Referring to a report in a Punjabi newspaper which said that when Kumar's name was announced by President Rafique Tarar at the ceremony, "the heads of all those present hung in shame", Baacha demanded why the "same heads were held high" when the award was conferred on a female singer with dubious antecedents. The reason according to him: "The gutter press was drawing a distinction between the two because the great artiste had links with Peshawar and the singer was from Punjab."
Adds social worker Nishat Kazmi: "Why was there no opposition when Zia-ul-Haq used to invite Shatrughan Sinha or when Morarji Desai was given a similar award by Zia? Because these fundamentalists were supporting the dictator. And when Dilip Kumar came to Pakistan twice before to help raise funds for an organisation helping the poor, nobody objected. Why now?"
Predictably, this hue and cry put the actor on the defensive when he started explaining his role in the 1965 Indo-Pak war in an interview to Pakistan television. "Artistes are messengers of peace. They want to promote peace rather than war," he said. "During the 1965 war, I was the president of the Film Producers Guild. There was a campaign to collect funds for the Indian army. I took a stand that we would collect funds but not for the army to buy tanks. We would use the funds to help the victims of war, the families of soldiers and widows and orphans."
Dilip Kumar first came to Pakistan more than 30 years ago in 1965. He made a short halt in Karachi en route from Bombay to London. Recalls a journalist: "For the hour or so the aircraft was in Karachi, Dilip Kumar, who had been brought to the VIP lounge, was literally mobbed."
And for years Pakistanis visiting India urged him to make a trip across the border. "Once sitting on the sets of Shakti in 1978, Dilip Kumar told me that he would like to visit his ancestral home in Peshawar and meet his old and ailing aunt in Bannu who just couldn't understand why he didn't return to Peshawar," remembers journalist Asif Noorani. In fact, the aunt is said to have told a relative: "All those who go out of town to earn money come back one day, but Yusuf is a strange person—he never bothered to return. I am told that he has earned a lot of money. He should come back now."

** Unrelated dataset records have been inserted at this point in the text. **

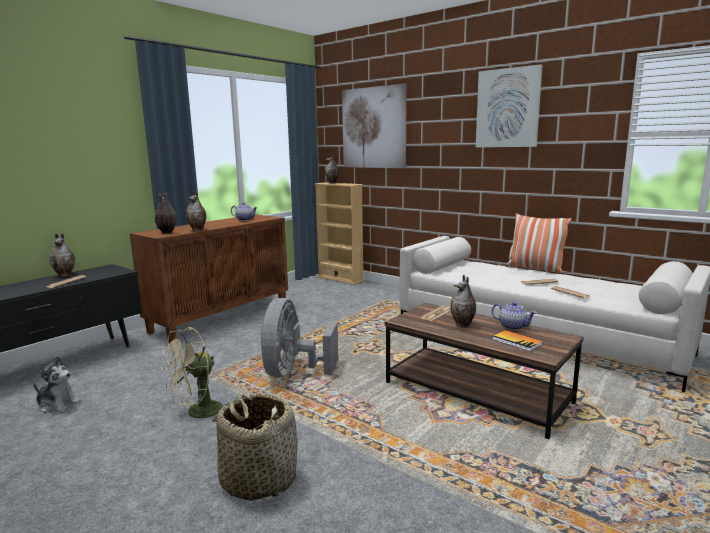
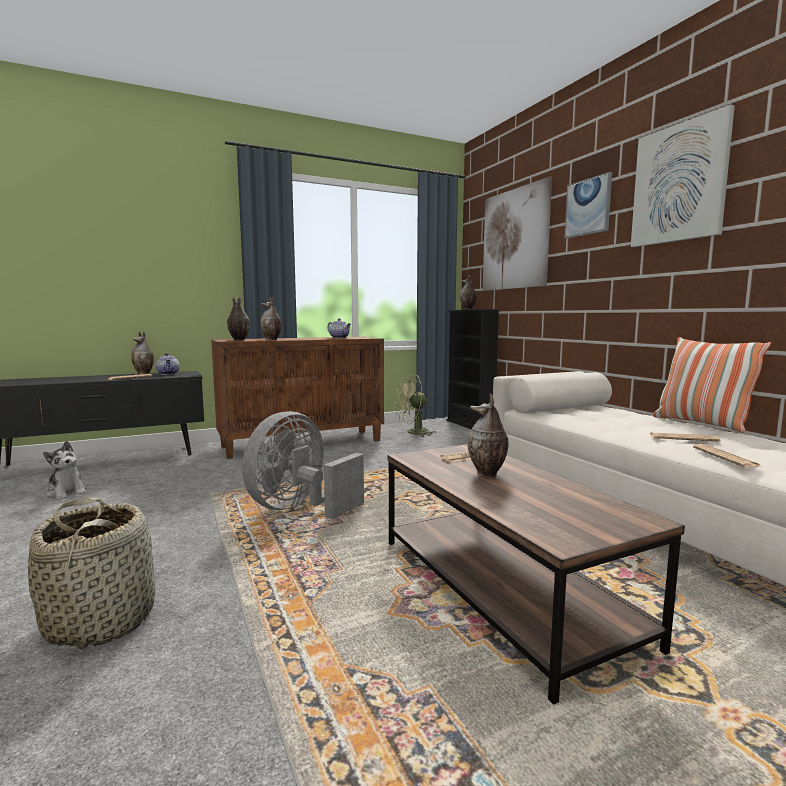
camera: 25 degrees right, 5 degrees down
(198, 414) = (153, 529): beige fan -> beige fan (413, 433)
(340, 279) = (470, 425): beige bookcase -> black bookcase
(439, 112) = (588, 207): none -> picture
(513, 326) = (566, 489): teapot -> teapot (168, 374)
(517, 342) = (541, 509): book -> none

Over the years, Kumar has also actively helped a host of Pakistani charities. In 1987, he along with Saira and his brother Ahsan Khan visited all the major cities in Pakistan to help the Fatimid Blood Foundation. This time he made a two-day trip to Lahore and Karachi to raise funds at charity dinners for Imran Khan's cancer hospital. And when he went to another charity dinner for Al-Shifa Eye Hospital, more than 100 tables costing Rs 100,000 each were sold out in no time. And that, say Dilip Kumar fans, should be enough proof to his critics that he is not a traitor.